When I speak with small business owners and early-stage founders, I often hear a sense of relief when their EBITDA (Earnings Before Interest, Tax, Depreciation and Amortisation) is positive, possibly for the first time. ‘We’re profitable on paper!’ they say.  Even if it’s only ‘on paper’ (more on that later) it’s still definitely a moment worth celebrating, especially after months of burning through cash.

 

Investors and advisors love EBITDA too. It’s clean, it’s comparable, and it strips away some of the complexity of financial analysis. But unfortunately too many people treat EBITDA as the final word on business health, when it’s really just one chapter in a much longer story.

The reality is that EBITDA can paint a dangerously incomplete picture. I’ve seen businesses with impressive EBITDA figures that were, in fact, haemorrhaging cash in the background. Yet it’s cash, not accounting profit, is what keeps the lights on in business.

Let me show you exactly how this happens.

Founders think they’ll sleep easier when EBITDA is strong.

And investors like it because it:

  • Strips out capital structure (debt vs equity)
  • Removes the impact of tax rates & tax timing
  • Allows comparisons between businesses.

But don’t consider it in isolation.

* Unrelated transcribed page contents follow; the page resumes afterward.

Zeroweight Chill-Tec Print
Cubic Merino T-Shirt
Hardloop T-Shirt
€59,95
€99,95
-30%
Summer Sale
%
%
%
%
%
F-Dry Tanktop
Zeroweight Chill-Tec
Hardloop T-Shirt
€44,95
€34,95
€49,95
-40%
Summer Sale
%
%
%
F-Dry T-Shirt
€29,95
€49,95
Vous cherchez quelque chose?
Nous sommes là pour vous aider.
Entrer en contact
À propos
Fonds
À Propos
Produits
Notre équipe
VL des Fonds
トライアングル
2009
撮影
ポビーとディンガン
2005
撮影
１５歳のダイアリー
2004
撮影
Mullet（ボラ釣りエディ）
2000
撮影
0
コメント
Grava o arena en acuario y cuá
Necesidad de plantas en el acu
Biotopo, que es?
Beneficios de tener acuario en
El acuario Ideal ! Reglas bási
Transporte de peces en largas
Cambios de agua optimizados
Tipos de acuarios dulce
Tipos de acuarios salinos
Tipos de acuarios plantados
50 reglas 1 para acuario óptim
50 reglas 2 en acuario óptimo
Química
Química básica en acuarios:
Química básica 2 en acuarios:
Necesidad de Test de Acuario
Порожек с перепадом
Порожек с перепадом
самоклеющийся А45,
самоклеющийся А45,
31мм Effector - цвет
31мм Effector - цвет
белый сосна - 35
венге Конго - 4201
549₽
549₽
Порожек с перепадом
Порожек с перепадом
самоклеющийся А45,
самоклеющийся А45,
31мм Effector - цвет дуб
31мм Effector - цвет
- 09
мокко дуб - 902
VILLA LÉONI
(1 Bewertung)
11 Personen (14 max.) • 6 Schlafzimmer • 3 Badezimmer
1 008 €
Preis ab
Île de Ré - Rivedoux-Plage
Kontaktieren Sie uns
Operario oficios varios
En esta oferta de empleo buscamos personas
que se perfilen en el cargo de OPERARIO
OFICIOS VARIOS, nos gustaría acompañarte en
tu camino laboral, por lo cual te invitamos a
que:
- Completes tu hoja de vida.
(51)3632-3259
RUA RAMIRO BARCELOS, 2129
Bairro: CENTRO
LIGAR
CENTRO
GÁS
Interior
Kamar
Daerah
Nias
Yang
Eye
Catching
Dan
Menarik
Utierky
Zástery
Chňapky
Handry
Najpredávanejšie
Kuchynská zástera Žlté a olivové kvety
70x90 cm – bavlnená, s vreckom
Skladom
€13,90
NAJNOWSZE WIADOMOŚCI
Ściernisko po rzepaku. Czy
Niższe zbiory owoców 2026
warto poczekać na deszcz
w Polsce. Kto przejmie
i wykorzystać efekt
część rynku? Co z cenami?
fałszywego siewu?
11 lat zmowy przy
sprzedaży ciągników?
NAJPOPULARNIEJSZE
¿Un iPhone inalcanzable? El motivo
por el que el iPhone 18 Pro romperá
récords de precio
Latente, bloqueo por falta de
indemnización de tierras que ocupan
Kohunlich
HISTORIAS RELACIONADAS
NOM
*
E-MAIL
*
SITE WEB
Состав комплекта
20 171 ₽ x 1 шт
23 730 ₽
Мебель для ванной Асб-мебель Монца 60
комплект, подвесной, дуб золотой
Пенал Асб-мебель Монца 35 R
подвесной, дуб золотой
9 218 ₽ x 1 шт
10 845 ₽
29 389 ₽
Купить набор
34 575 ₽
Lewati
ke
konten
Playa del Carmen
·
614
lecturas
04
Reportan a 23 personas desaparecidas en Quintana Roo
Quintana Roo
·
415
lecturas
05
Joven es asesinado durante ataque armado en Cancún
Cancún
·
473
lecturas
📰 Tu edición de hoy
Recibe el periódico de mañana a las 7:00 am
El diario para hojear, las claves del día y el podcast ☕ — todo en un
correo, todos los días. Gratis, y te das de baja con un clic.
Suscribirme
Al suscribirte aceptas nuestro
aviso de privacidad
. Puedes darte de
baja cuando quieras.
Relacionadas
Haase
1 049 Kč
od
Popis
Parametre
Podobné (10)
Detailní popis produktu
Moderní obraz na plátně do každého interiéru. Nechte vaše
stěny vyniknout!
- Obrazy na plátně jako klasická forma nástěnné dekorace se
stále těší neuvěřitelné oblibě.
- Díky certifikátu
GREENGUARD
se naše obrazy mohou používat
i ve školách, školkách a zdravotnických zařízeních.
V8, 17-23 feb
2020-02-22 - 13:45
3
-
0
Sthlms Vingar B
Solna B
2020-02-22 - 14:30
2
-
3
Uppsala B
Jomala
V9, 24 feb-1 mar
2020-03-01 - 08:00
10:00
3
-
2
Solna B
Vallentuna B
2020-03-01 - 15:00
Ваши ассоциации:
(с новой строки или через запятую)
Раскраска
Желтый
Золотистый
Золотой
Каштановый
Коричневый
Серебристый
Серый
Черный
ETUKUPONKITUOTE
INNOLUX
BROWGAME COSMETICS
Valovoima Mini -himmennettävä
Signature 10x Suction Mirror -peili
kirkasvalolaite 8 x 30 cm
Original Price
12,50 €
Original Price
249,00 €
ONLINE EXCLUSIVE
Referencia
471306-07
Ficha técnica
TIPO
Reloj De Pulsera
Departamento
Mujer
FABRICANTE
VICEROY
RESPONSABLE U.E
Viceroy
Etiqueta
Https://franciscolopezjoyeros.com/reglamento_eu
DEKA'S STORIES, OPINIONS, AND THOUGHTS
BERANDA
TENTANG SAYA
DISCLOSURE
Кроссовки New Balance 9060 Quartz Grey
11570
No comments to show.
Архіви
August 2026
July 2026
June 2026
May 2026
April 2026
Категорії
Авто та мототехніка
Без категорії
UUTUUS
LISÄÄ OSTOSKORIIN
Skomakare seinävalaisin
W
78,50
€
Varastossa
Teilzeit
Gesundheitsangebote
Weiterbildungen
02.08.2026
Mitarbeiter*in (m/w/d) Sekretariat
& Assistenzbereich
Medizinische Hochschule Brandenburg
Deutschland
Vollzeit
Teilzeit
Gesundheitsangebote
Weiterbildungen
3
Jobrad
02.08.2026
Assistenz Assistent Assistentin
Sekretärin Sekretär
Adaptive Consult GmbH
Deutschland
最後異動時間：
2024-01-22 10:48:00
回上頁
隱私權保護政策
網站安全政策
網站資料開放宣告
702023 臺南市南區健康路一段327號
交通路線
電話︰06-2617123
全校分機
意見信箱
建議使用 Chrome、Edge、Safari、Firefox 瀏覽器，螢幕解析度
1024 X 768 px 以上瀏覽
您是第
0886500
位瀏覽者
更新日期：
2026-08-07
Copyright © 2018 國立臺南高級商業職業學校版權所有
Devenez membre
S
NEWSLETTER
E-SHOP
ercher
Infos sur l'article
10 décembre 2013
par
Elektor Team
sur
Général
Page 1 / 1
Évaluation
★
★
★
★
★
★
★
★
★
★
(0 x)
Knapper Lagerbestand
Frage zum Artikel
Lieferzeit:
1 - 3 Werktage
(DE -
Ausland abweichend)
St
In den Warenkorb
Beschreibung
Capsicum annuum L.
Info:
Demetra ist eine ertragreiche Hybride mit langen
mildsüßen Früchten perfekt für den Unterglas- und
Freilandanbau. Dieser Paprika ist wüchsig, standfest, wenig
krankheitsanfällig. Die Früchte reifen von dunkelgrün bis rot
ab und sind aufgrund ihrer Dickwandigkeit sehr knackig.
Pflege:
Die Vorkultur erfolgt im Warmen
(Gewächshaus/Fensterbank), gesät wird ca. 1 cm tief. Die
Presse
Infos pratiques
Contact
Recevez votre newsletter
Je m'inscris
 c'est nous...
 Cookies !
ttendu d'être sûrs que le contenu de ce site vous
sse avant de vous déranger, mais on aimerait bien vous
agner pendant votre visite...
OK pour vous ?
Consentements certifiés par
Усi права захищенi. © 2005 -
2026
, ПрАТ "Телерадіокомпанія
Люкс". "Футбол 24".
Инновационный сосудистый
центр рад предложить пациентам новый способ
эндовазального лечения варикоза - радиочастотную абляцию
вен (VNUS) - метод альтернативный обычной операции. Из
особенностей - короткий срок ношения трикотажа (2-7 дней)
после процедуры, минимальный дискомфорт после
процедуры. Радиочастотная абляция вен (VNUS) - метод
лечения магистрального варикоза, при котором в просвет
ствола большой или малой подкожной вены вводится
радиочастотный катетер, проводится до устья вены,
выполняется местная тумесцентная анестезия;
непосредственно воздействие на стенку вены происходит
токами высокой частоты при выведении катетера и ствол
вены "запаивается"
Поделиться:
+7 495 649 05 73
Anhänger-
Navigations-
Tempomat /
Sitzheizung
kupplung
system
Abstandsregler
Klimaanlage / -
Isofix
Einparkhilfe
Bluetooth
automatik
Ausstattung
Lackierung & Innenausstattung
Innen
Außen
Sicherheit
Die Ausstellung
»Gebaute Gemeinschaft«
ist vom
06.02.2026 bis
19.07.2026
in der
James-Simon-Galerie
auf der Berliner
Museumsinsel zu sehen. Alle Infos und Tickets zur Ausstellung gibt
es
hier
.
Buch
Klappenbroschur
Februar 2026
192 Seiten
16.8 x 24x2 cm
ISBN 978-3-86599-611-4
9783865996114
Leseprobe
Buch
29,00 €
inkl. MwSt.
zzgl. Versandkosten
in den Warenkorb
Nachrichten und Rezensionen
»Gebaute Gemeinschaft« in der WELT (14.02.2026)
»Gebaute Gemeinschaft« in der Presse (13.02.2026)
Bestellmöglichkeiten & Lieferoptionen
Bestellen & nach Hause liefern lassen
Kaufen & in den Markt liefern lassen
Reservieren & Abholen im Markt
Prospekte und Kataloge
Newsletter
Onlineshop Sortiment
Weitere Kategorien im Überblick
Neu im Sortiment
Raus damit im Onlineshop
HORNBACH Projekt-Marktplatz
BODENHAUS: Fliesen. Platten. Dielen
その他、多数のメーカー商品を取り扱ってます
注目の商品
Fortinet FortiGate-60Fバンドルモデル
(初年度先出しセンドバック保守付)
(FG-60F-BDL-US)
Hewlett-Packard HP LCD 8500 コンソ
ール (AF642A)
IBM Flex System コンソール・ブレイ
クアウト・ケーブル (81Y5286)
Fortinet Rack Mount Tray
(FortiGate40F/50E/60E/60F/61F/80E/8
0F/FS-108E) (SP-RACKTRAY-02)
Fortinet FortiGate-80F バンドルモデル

For many reasons.

One is: A business can have a strong EBITDA and still run out of cash.

Here’s how (made up numbers, but not unreasonable):

Revenue: £500,000
Cost of Sales: (£250,000)
Gross Profit: £250,000
Overheads (staff, rent, admin): (£150,000)
EBITDA: £100,000 (looks okay)

But cash flow:
EBITDA: £100,000
Working capital movements: (£65,000)
Capital expenditure: (£45,000)
Loan capital repayments: (£20,000)
Tax paid: (£15,000)
Net cash movement: (£45,000)

Now of course it’s a timing thing.

Businesses don’t necessarily fail because cash flow is negative on paper.

They fail when the timing gap between cash in and cash out is too big to bridge.

But if a business is consistently cash flow negative, and this isn’t the plan, then:

there’s no money to reinvest
life is stressful
the situation is unlikely to be sustainable.

Positive EBITDA is good, but don’t trust in it too much. Think of it as the sleek exterior of a car that’s having trouble starting. Lift up the bonnet and there’s likely lots that needs attending to. 

The Bottom Line: Look beyond EBITDA

EBITDA has its place. It’s a useful metric for benchmarking, for understanding operational efficiency, and for having conversations with investors who want to compare your business to others in your sector. But it should never be the only metric you rely on.

Cash flow tells you the truth about whether your business model is actually working in practice. It reveals whether your payment terms are sustainable, whether your growth is outpacing your ability to fund it, and whether you have the financial resilience to weather unexpected challenges.

My advice? Don’t wait until you’re in trouble to start paying attention to cash flow. Make it a regular part of your financial review process. Understand your cash conversion cycle. Know how long it takes for revenue to actually become cash in your bank account.

And if you’re consistently EBITDA positive but cash flow negative, dig deeper, because something in your business model needs to change.

The businesses that thrive aren’t just profitable on paper. They’re profitable in practice, with the cash reserves and cash generation to prove it. Make sure yours is one of them.